Way Ahead: India’s genome project on low gear:

  1. Sequencing of the genomes of viral strains is important from a ‘know-thy-enemy’ point of view.
  2. A genome is the complete set of genetic instructions that is present in an organism, in the form of its DNA.
  3. Sequencing refers to knowing the exact sequence of occurrence of the four nucleotide bases—A, C, G and T, which are the first letters of the names of four bio-molecules.
  4. Since each mutation is caused by a change in the genome sequence, knowing the sequences helps keep track of the mutations.
  5. In other words, genome sequencing can provide information on mutations or genetic variants that cause the disease or can increase the risk of disease in a person.
  6. The effort of genome sequencing was happening in a sporadic and un-coordinated way and it was not until the first report of a UK ‘variant of concern’ was published in December that the government sat up.
  7. The government immediately initiated the network of large-scale sequencing of viral genome.

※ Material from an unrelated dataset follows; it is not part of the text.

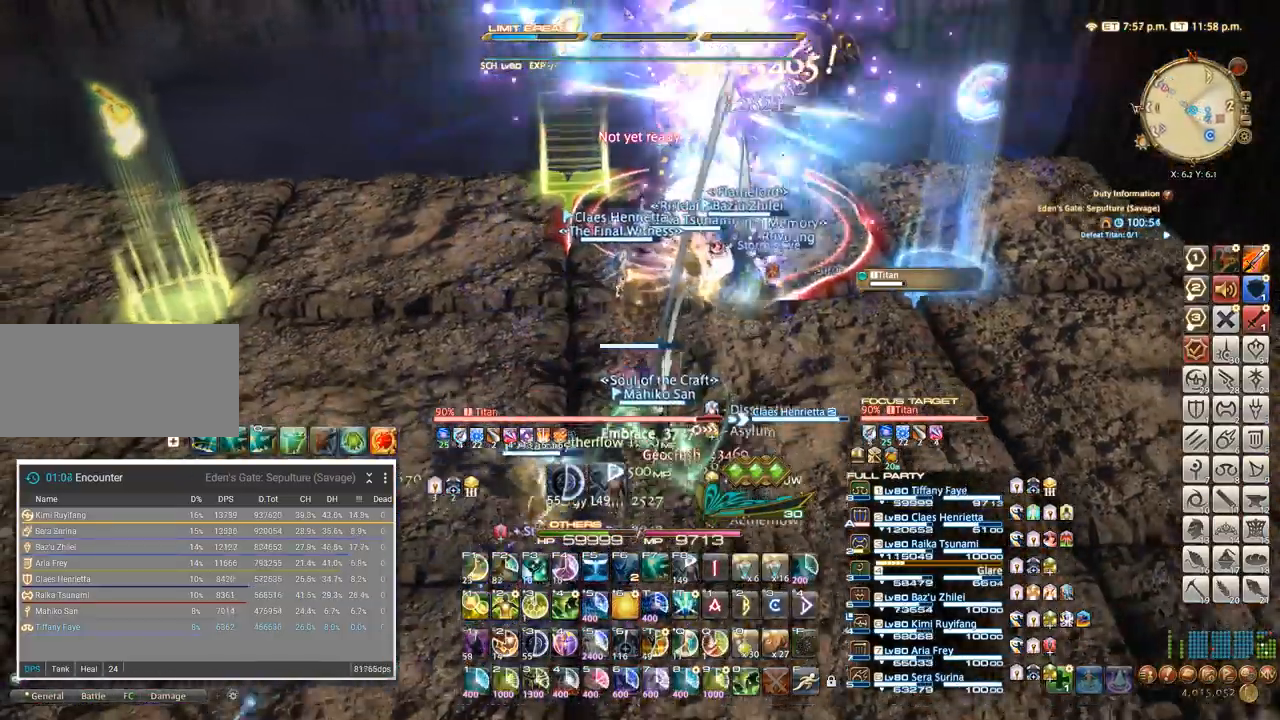
{"keys": ["s"], "events": [[333, "a", "down"], [500, "a", "up"]]}
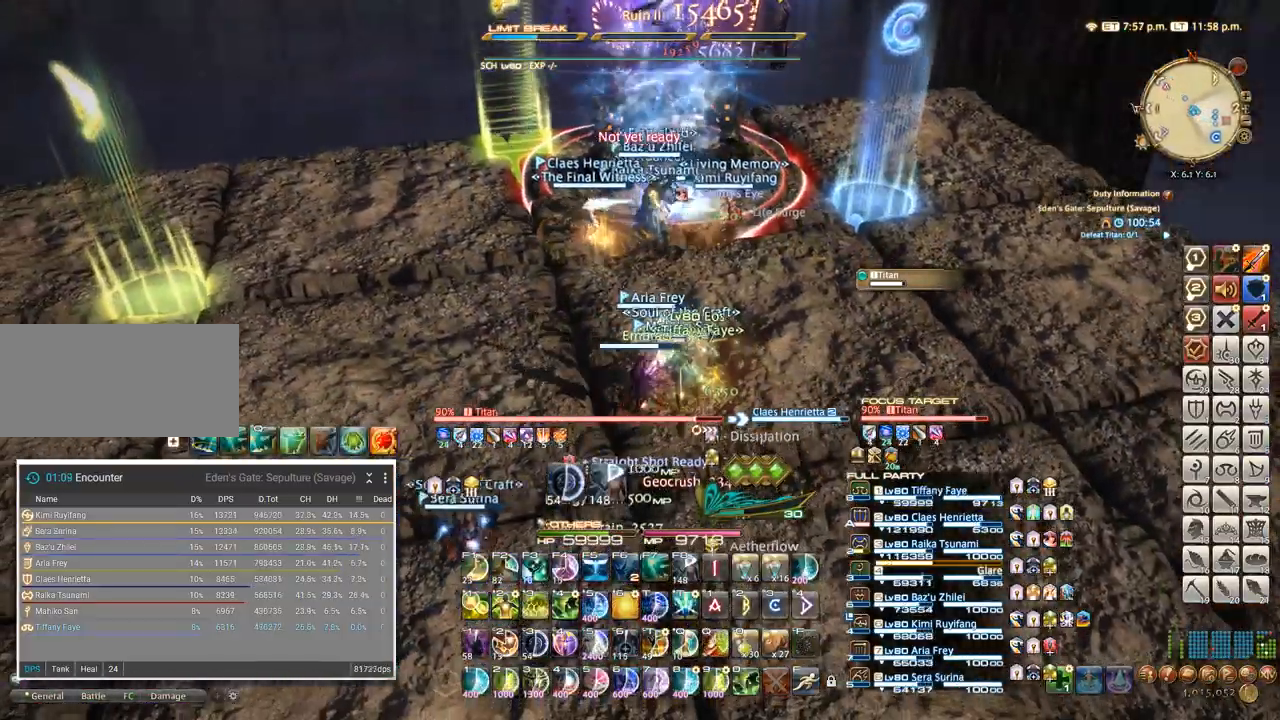
{"keys": ["a", "s"], "events": [[350, "a", "down"]]}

The poor progress in genome sequencing also affects India’s image abroad, as all countries are required to upload data into a common global repository, called the ‘Global Initiative on Sharing all Influenza data’, or GISAID.

This is to alert the world about new mutants. The world is watching apprehensively at India’s massive sweep of the second wave and would be expecting India to capture variants and put the data into the common database.

There were fewer antibodies produced against the South African, Brazil and the ‘double mutant’ variant.

Antibody levels are not the only markers of protection and there is a parallel network of cellular immunity that plays a critical role in how vaccines activate immunity.

The current evidence for most COVID-19 vaccines is that they have almost 75% to 90% efficacy in protecting against disease but less so in preventing re-infection and transmission.